In a 2017 law review article written before she joined the appeals court, Judge Barrett was critical of Chief Justice Roberts’s 2012 opinion sustaining a central provision of the health care law. “Chief Justice Roberts pushed the Affordable Care Act beyond its plausible meaning to save the statute,” she wrote.
The new case was brought by Republican state officials, who argued that when Congress in 2017 zeroed out the penalty for failing to obtain health insurance, lawmakers doomed the entire law. Judge Barrett’s views on those arguments are unknown.
In a 2019 dissent, Judge Barrett said she would have limited the sweep of a federal law forbidding people with felony convictions from owning guns. She drew on originalism, a legal theory championed by Justice Scalia that seeks to interpret the Constitution as it was originally understood.

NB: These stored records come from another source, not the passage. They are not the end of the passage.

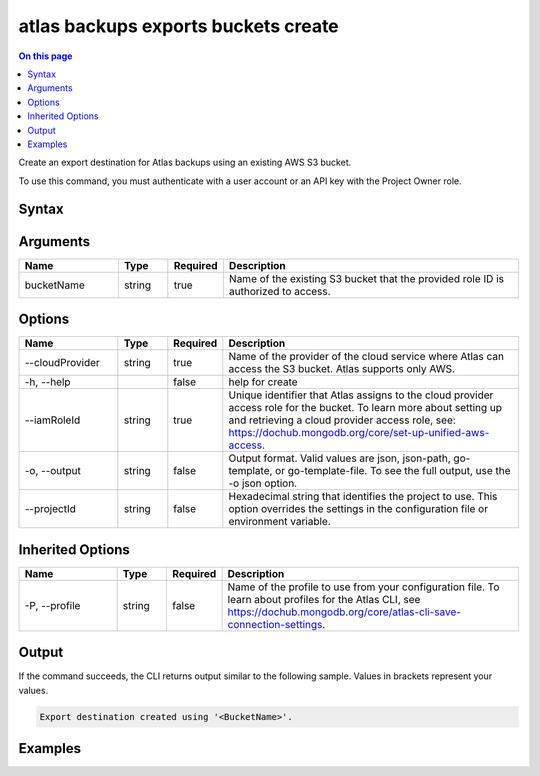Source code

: .. _atlas-backups-exports-buckets-create:

====================================
atlas backups exports buckets create
====================================

.. default-domain:: mongodb

.. contents:: On this page
   :local:
   :backlinks: none
   :depth: 1
   :class: singlecol

Create an export destination for Atlas backups using an existing AWS S3 bucket.

To use this command, you must authenticate with a user account or an API key with the Project Owner role.

Syntax
------

.. code-block::
   :caption: Command Syntax

   atlas backups exports buckets create <bucketName> [options]

.. Code end marker, please don't delete this comment

Arguments
---------

.. list-table::
   :header-rows: 1
   :widths: 20 10 10 60

   * - Name
     - Type
     - Required
     - Description
   * - bucketName
     - string
     - true
     - Name of the existing S3 bucket that the provided role ID is authorized to access.

Options
-------

.. list-table::
   :header-rows: 1
   :widths: 20 10 10 60

   * - Name
     - Type
     - Required
     - Description
   * - --cloudProvider
     - string
     - true
     - Name of the provider of the cloud service where Atlas can access the S3 bucket. Atlas supports only AWS.
   * - -h, --help
     - 
     - false
     - help for create
   * - --iamRoleId
     - string
     - true
     - Unique identifier that Atlas assigns to the cloud provider access role for the bucket. To learn more about setting up and retrieving a cloud provider access role, see: https://dochub.mongodb.org/core/set-up-unified-aws-access.
   * - -o, --output
     - string
     - false
     - Output format. Valid values are json, json-path, go-template, or go-template-file. To see the full output, use the -o json option.
   * - --projectId
     - string
     - false
     - Hexadecimal string that identifies the project to use. This option overrides the settings in the configuration file or environment variable.

Inherited Options
-----------------

.. list-table::
   :header-rows: 1
   :widths: 20 10 10 60

   * - Name
     - Type
     - Required
     - Description
   * - -P, --profile
     - string
     - false
     - Name of the profile to use from your configuration file. To learn about profiles for the Atlas CLI, see `https://dochub.mongodb.org/core/atlas-cli-save-connection-settings <https://dochub.mongodb.org/core/atlas-cli-save-connection-settings>`__.

Output
------

If the command succeeds, the CLI returns output similar to the following sample. Values in brackets represent your values.

.. code-block::

   Export destination created using '<BucketName>'.
   

Examples
--------

.. code-block::
   :copyable: false

   # The following command creates an export destination for Atlas backups using the existing AWS S3 bucket named test-bucket:
   atlas backup export buckets create test-bucket --cloudProvider AWS --iamRoleId 12345678f901a234dbdb00ca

But she appeared to have gone further than her former mentor, the author of the 2008 majority opinion in District of Columbia v. Heller, which established an individual right to own guns for self-defense in the home. “Nothing in our opinion,” Justice Scalia wrote, “should be taken to cast doubt on longstanding prohibitions on the possession of firearms by felons.”
In her dissent, Judge Barrett wrote that the law forbidding people with felony convictions from owning guns should not apply when the crimes at issue were nonviolent.
“History does not support the proposition that felons lose their Second Amendment rights solely because of their status as felons,” she wrote. “But it does support the proposition that the state can take the right to bear arms away from a category of people that it deems dangerous.”
The Supreme Court has provided little guidance on the scope of the right to bear arms since the Heller decision. The four most conservative justices on the current court have written that they are eager to return to the subject, particularly given their view that many lower courts have treated gun rights as second-class rights.
In June, however, the court turned down some 10 appeals in Second Amendment cases. Since it takes only four votes to grant review, there is reason to think that the court’s conservative wing was unsure it could secure Chief Justice Roberts’s vote. Should Judge Barrett be confirmed, the court is likely to hear more Second Amendment cases.
In 1998, writing with John H. Garvey, now the president of Catholic University of America, Judge Barrett suggested that Catholic judges should recuse themselves in some death penalty cases that might conflict with their religious beliefs.
At her 2017 confirmation hearing, she said that “I would recuse myself and not actually enter the order of execution” were she a trial court judge in a death penalty case. But she noted that she had assisted Justice Scalia in capital cases as a law clerk.
Justice Stephen G. Breyer, joined by Justice Ginsburg, had urged their colleagues to reconsider the constitutionality of the death penalty. That project gained no traction, and the court’s conservative majority has shown impatience with many appeals from death row inmates.
Though Judge Barrett apparently has some reservations, there is no reason to think the court will change course on its support for capital punishment.
Writing for a unanimous three-judge panel last year, Judge Barrett revived a lawsuit from a student who had been suspended by Purdue University after a school discipline program found that he had committed sexual violence. “Purdue’s process,” she wrote, “fell short of what even a high school must provide to a student facing a days-long suspension.”
In a lengthy dissent in June, she said she would have overturned a trial court ruling blocking the Trump administration’s efforts to tighten the “public charge” rule, which allows officials to deny permanent legal status, also known as a green card, to immigrants who are likely to need public assistance.
“Litigation is not the vehicle for resolving policy disputes,” she wrote.